If you repeated the same experiment except this time with a real snake instead of the rope, you could use your MRI helmet to map the subject’s brain again.  This time, since the snake would be real, the hiker would have other reactions, and you could map the parts of the brain that fire up when someone is running away and screaming about a snake.  

If you took both sets of data and lopped off the divergent point, the moment of realization that the rope wasn’t real, up until that point both sets of data would look the same.  Identical.  The same parts of the brain would be firing in the same sequence, making the same connections, processing the same stimulus, and preparing the same body for a response.  The physical brain response and the emotional response of the individual would be no different.

The weird thing is, the stimulus would actually be different.  The objects in the physical world would actually be different.  The nature of the threat would actually be different.  Yet…to the brain…no different.  

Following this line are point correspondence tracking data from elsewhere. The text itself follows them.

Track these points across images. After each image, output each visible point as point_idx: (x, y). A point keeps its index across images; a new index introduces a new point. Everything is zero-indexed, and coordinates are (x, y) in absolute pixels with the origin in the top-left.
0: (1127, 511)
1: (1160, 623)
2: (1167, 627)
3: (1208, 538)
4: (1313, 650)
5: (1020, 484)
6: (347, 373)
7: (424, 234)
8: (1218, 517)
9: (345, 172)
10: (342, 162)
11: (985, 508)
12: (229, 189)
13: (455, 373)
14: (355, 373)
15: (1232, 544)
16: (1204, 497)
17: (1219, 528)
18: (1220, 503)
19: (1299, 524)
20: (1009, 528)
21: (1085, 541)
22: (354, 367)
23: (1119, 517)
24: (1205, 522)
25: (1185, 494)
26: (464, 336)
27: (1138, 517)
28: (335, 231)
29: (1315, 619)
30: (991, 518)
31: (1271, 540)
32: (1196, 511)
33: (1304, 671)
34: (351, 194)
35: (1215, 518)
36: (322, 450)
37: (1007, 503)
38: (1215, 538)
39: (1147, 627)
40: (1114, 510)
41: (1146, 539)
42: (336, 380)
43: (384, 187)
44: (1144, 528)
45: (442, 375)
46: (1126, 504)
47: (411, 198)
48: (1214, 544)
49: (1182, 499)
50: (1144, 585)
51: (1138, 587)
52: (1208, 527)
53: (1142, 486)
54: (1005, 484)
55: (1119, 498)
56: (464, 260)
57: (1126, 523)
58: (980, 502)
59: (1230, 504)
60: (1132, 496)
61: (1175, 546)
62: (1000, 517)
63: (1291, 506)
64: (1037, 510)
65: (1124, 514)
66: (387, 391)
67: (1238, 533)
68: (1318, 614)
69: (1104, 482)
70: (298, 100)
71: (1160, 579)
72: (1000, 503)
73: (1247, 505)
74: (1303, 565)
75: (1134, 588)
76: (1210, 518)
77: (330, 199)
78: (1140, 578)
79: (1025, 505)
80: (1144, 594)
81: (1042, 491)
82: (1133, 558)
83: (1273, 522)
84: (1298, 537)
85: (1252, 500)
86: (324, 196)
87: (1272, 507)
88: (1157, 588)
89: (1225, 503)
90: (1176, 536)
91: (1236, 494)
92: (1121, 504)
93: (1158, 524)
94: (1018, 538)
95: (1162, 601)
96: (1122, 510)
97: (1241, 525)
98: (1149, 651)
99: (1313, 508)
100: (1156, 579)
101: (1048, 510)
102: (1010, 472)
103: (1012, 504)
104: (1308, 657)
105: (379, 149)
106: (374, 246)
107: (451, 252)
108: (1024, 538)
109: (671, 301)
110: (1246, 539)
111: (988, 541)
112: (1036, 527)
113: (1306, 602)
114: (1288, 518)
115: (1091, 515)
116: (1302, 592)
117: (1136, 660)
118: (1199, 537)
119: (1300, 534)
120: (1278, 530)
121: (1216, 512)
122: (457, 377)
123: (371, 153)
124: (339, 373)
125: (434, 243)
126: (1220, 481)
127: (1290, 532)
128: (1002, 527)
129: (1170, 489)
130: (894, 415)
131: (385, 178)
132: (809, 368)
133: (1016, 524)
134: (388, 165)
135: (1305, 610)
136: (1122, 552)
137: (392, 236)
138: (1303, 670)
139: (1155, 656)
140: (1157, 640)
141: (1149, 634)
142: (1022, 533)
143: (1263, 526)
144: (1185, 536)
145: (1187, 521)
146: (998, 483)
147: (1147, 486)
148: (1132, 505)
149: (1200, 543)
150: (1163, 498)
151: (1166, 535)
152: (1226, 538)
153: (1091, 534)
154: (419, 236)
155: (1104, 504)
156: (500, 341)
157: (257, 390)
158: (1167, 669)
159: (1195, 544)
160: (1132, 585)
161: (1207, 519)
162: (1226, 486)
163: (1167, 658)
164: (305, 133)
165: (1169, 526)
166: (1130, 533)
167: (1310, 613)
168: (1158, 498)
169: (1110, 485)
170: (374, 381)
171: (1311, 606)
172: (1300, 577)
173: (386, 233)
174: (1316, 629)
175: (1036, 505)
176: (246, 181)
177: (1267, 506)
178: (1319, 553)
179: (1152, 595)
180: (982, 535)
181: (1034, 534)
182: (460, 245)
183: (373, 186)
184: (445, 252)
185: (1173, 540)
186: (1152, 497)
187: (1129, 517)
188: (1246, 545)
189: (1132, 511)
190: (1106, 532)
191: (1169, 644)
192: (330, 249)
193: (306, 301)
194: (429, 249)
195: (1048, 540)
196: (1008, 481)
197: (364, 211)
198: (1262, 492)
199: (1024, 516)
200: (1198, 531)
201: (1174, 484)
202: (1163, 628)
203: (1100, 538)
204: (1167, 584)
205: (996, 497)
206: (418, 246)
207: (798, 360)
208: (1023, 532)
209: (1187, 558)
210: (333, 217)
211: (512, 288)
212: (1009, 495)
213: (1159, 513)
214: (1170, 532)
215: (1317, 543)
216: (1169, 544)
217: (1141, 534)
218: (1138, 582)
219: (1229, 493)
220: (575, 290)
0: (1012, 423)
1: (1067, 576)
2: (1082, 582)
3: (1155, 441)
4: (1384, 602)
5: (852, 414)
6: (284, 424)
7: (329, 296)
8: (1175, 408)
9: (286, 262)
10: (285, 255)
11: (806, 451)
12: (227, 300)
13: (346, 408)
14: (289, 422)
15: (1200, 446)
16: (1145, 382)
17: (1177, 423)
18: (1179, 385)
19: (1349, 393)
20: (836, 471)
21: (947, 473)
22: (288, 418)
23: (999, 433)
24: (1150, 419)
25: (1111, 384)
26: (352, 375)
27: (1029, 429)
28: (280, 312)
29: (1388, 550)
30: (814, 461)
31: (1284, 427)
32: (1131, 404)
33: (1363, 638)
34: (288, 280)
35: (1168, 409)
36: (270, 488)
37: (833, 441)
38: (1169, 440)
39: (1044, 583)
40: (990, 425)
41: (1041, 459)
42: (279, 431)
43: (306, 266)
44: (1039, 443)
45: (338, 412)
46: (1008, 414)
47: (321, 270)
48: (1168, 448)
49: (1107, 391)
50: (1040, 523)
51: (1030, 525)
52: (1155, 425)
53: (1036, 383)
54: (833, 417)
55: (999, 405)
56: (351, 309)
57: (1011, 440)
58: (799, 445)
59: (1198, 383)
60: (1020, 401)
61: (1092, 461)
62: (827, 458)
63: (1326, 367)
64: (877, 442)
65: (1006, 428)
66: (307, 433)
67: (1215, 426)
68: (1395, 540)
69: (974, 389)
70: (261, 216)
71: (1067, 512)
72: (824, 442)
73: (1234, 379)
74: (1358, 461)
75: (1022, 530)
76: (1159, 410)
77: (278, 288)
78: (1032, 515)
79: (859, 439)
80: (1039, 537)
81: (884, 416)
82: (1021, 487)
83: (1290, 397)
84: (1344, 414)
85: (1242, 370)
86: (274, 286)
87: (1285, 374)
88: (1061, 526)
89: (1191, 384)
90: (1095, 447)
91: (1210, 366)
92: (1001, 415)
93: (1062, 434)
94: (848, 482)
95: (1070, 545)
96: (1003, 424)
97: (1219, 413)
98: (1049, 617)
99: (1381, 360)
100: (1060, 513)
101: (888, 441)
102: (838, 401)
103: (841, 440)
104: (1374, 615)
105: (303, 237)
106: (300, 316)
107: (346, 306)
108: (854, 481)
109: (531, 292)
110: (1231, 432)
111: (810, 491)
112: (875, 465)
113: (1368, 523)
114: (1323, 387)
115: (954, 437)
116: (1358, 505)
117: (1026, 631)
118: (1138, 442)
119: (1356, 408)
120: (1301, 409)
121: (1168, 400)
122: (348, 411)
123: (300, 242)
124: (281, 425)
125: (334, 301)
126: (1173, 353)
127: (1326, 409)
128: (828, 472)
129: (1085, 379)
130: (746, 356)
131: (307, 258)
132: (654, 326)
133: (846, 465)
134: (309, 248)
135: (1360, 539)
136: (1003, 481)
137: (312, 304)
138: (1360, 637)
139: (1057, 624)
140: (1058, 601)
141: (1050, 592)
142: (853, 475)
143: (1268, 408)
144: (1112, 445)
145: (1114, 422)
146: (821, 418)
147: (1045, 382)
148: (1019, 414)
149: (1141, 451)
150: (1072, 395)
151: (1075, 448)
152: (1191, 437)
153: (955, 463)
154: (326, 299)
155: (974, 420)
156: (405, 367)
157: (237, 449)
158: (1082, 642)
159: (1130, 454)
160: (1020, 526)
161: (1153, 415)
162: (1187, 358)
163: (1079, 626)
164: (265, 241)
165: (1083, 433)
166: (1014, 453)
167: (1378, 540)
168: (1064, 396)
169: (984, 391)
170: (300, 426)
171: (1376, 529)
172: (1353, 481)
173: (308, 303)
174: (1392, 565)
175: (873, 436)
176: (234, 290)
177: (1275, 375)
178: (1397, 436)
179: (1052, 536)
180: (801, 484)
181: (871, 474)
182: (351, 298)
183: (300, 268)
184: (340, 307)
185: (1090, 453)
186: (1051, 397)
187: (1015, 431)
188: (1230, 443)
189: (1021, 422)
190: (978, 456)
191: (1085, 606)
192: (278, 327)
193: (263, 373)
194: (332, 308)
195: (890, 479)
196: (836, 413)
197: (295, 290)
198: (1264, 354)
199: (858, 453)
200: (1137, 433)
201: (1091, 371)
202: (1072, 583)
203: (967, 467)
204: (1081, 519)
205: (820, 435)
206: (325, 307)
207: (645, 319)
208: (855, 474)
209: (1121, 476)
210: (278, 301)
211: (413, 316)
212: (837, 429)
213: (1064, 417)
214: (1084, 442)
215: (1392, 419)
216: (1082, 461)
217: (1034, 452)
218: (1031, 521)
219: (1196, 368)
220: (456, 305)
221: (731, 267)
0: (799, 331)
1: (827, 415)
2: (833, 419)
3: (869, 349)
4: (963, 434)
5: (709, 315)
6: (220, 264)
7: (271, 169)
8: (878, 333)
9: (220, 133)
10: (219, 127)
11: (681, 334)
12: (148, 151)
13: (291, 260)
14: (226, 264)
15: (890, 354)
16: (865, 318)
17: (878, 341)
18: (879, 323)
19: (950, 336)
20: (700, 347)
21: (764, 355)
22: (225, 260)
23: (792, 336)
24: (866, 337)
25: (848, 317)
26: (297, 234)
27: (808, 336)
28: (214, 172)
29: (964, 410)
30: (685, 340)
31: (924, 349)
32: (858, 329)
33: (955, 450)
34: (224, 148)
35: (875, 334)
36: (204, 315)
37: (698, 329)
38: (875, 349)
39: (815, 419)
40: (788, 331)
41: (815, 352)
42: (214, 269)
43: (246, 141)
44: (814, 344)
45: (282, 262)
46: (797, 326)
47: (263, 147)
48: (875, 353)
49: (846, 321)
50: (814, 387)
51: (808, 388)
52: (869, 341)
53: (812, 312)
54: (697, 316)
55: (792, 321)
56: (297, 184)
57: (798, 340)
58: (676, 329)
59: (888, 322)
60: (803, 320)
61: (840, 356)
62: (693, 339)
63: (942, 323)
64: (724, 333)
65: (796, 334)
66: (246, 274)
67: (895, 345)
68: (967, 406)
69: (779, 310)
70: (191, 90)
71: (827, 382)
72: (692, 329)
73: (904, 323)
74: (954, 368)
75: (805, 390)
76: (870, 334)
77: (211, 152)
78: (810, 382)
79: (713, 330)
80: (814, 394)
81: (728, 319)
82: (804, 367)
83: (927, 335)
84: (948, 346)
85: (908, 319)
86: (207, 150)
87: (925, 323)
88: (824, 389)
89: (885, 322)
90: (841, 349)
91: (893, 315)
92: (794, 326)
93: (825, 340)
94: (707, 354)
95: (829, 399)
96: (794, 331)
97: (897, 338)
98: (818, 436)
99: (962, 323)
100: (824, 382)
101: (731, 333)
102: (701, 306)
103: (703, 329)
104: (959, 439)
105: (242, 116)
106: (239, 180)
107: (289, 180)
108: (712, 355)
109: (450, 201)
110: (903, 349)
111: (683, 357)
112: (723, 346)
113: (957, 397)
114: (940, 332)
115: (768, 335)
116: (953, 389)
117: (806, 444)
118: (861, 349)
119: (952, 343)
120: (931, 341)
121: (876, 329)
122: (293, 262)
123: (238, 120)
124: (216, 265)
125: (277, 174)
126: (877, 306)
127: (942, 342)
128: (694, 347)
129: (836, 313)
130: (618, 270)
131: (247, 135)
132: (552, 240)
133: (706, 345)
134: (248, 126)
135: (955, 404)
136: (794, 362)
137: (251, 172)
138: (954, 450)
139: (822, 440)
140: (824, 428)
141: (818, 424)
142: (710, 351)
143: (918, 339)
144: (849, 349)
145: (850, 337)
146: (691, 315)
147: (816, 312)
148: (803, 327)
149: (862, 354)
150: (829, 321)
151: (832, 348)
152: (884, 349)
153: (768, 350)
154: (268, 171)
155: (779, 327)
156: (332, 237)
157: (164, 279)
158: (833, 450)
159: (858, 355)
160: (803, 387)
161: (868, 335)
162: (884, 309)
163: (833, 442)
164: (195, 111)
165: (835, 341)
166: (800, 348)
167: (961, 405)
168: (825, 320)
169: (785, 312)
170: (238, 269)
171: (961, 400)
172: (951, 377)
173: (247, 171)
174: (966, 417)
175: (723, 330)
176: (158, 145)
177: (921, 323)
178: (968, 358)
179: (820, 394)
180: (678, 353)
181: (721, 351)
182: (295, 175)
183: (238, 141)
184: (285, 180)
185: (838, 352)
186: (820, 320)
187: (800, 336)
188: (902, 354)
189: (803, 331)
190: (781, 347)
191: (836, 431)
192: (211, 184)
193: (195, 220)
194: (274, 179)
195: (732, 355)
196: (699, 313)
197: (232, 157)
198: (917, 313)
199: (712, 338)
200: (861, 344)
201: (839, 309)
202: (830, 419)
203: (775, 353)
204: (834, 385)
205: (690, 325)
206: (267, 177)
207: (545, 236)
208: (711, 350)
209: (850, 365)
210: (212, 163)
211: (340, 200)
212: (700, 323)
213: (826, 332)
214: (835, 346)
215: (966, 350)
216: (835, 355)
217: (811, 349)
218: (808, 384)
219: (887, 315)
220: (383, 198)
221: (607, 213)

Lesson 1: Perception truly is reality.  My dad always says that, and it is true in ways we don’t quite comprehend.  It doesn’t matter if it really is a snake as long as I think it’s a snake.  My brain says so.

Lesson 2: Our brains often do not distinguish between what is real and what is imagined.  Think on that for a moment or two.  I have heard about and read about this being confirmed in countless studies in countless ways.  The result is always the same: our brains often do not distinguish between what is real and what is imagined.  It works that way with ropes.  It works that way with snakes.  It also works that way with insults.  It works that way when you tell someone that they are stupid.  It works that way when you tell someone that they are worthless.  It works that way when we silently berate ourselves for being fat.  It works that way when we shamefully wish we were someone other than who we are.

But it also works that way when we imagine positive results in our lives.  In works that way when we wish for healing.  It works that way when we smile at ourselves each morning and tell ourselves just how wonderful we really are.  It works that way when you wish for nothing but peace for those you meet.

Sure, the outside world may not always listen to what’s going on in your brain.  It often has its own agenda.  But the outside world might also trick you into believing that a rope is a snake.  Sometimes there really is a snake, but sometimes it’s just a rope.  Sometimes our reality is all about perception.